A Thomas Bernhard no le gustaba leer en público. O tal vez le gustaba, pero no lo hacía a menudo. Hermann Beil fue testigo de una esas raras lecturas públicas. “Después de escucharlo, volví a casa y empecé a leer sus libros en voz alta. Todavía no sabía que terminaría leyéndolos en público. Leer un texto de Bernhard es como leer una partitura: hay que internalizarlo hasta que salga solo. Ya leí unas sesenta veces El sobrino de Wittgenstein, pero cada vez que llego a la parte en donde él dice: ‘No soy un hombre bueno, sencillamente no tengo un buen carácter’, a mí me corre hielo por la espalda. Algunos me critican diciendo que yo no leo sino que canto. Puede ser, pero entonces es Bernhard el que canta conmigo.” Desde hace poco, un CD doble (ver recuadro) recupera la voz física de Bernhard para los que no tuvimos la suerte de poder disfrutarla en vivo. Escuchar a un autor leerse a sí mismo puede ser una experiencia memorable (Cortázar) u olvidable (Borges), pero en el caso de Bernhard es esencial: es como leerlo con los oídos, como encontrarse con la réplica física de esa voz virtual que fuimos construyendo en nuestras cabezas durante su callada lectura. Bernhard decía que no es bueno ir a conocer los lugares que frecuentaban los autores que amamos. No dijo cuán bueno podía ser que esos autores nos visiten a nosotros.

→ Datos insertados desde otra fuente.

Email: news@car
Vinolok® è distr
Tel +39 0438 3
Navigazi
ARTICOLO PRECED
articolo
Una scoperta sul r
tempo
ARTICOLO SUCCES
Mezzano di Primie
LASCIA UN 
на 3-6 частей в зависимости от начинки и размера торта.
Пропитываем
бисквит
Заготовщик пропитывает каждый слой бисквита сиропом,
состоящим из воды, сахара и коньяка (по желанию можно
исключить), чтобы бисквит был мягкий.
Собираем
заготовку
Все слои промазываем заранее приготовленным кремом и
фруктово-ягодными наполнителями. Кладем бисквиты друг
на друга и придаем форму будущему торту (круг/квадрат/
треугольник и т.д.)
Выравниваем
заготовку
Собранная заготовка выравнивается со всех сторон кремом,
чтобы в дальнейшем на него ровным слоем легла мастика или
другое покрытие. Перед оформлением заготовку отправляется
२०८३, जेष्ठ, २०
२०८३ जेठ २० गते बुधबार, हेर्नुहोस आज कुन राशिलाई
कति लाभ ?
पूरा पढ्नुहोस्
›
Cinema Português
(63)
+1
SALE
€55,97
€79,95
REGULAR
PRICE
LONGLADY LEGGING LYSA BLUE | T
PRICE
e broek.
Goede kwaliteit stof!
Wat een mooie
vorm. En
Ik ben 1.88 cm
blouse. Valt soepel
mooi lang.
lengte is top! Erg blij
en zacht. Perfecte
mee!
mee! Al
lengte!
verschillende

Desde muy chico, Bernhard supo que tenía una enfermedad pulmonar incurable. La muerte no era para él una amenaza al fin del camino sino una compañera de ruta. “¿Ves que tengo un hombro más bajo que el otro?”, interpela en una entrevista televisiva a su periodista fetiche Krista Fleischmann. “Es la muerte que me llama.” Acudió al llamado hace 15 años, el 16 de febrero de 1989, después de dejar todo el aire de su pecho convaleciente en decenas y decenas de libros inquietos, furiosos, cuya audible voz blanquinegra contiene un aliento vital capaz de trascender las página y apagar las velitas. Porque, de estar vivo, el martes pasado habría cumplido 74 años. Y ése es el aniversario que cuenta. Felices 74, Thomas Bernhard.